Once the line containing "(xy 13.335 7.620)" is located in the records below, repeat it and all lines that follow it exactly, leaving out any picture.
+++++
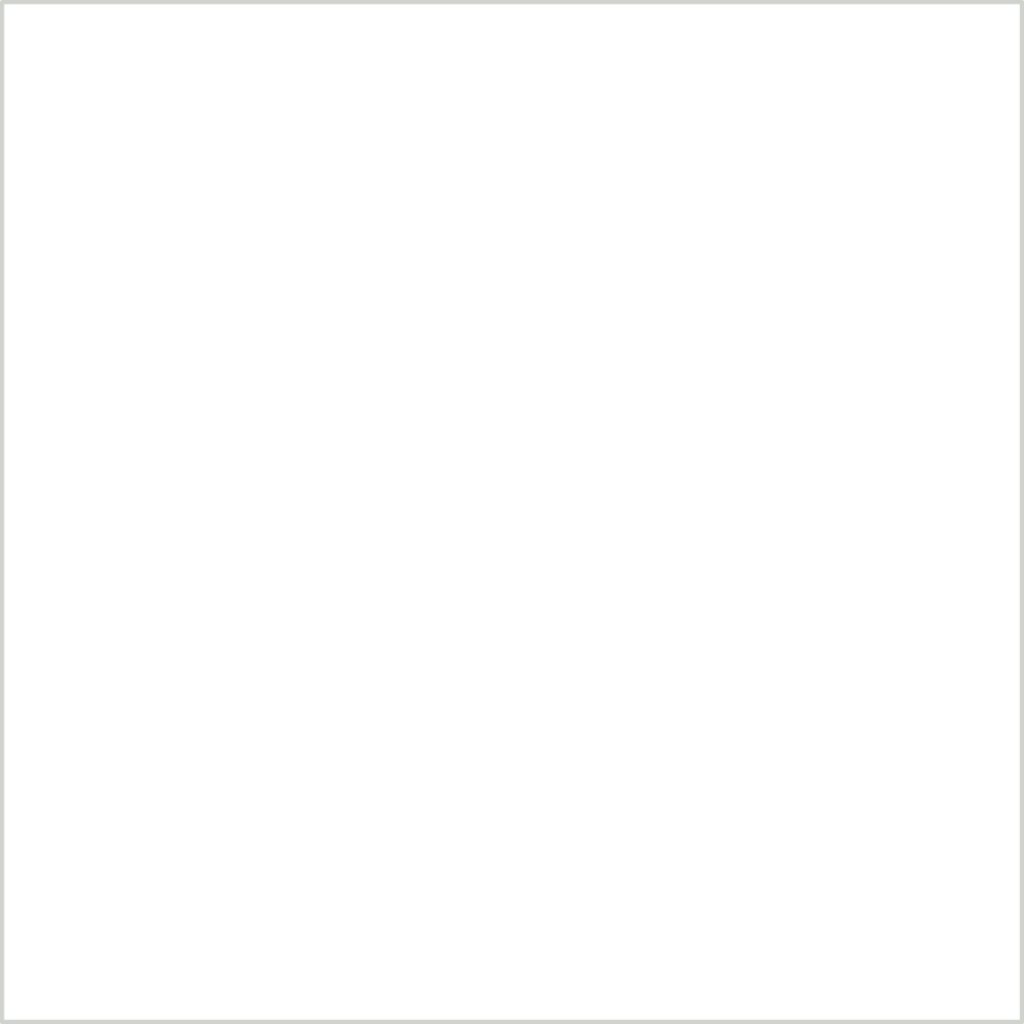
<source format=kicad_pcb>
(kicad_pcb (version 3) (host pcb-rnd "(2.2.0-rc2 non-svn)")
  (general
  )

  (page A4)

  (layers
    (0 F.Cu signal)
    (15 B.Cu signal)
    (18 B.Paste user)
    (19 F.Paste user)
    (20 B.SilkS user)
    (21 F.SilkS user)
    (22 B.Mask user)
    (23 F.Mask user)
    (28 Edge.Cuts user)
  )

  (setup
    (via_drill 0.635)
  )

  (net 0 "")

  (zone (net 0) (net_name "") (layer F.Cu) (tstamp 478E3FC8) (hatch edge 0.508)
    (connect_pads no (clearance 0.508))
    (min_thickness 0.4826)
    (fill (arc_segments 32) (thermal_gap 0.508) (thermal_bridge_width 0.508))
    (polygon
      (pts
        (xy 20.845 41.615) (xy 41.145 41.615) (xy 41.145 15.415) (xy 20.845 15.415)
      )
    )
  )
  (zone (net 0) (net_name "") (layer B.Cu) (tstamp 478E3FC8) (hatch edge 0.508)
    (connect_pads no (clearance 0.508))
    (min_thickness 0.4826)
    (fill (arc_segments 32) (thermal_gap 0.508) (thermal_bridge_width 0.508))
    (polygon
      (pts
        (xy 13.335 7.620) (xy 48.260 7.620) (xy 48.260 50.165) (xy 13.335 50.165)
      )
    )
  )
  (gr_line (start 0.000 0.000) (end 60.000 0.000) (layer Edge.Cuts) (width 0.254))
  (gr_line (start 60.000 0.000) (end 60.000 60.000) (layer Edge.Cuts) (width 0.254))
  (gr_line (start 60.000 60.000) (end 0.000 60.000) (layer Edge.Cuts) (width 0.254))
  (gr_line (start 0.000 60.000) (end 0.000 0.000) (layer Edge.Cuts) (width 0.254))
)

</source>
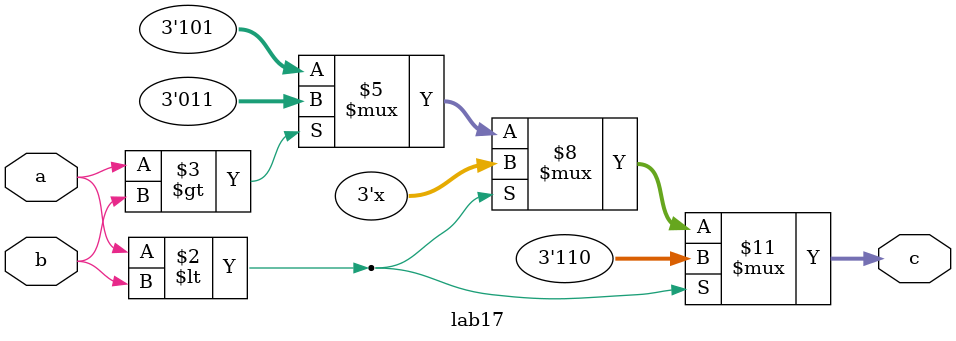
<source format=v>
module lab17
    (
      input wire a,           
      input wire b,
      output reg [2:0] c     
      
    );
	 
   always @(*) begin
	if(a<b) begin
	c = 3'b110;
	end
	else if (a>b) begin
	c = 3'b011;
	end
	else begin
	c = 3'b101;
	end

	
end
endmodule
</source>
+++++
* Solution to the exercise *
        (xy 13.335 7.620) (xy 48.260 7.620) (xy 48.260 50.165) (xy 13.335 50.165)
      )
    )
  )
  (gr_line (start 0.000 0.000) (end 60.000 0.000) (layer Edge.Cuts) (width 0.254))
  (gr_line (start 60.000 0.000) (end 60.000 60.000) (layer Edge.Cuts) (width 0.254))
  (gr_line (start 60.000 60.000) (end 0.000 60.000) (layer Edge.Cuts) (width 0.254))
  (gr_line (start 0.000 60.000) (end 0.000 0.000) (layer Edge.Cuts) (width 0.254))
)

</source>
<source format=v>
module lab17
    (
      input wire a,           
      input wire b,
      output reg [2:0] c     
      
    );
	 
   always @(*) begin
	if(a<b) begin
	c = 3'b110;
	end
	else if (a>b) begin
	c = 3'b011;
	end
	else begin
	c = 3'b101;
	end

	
end
endmodule
</source>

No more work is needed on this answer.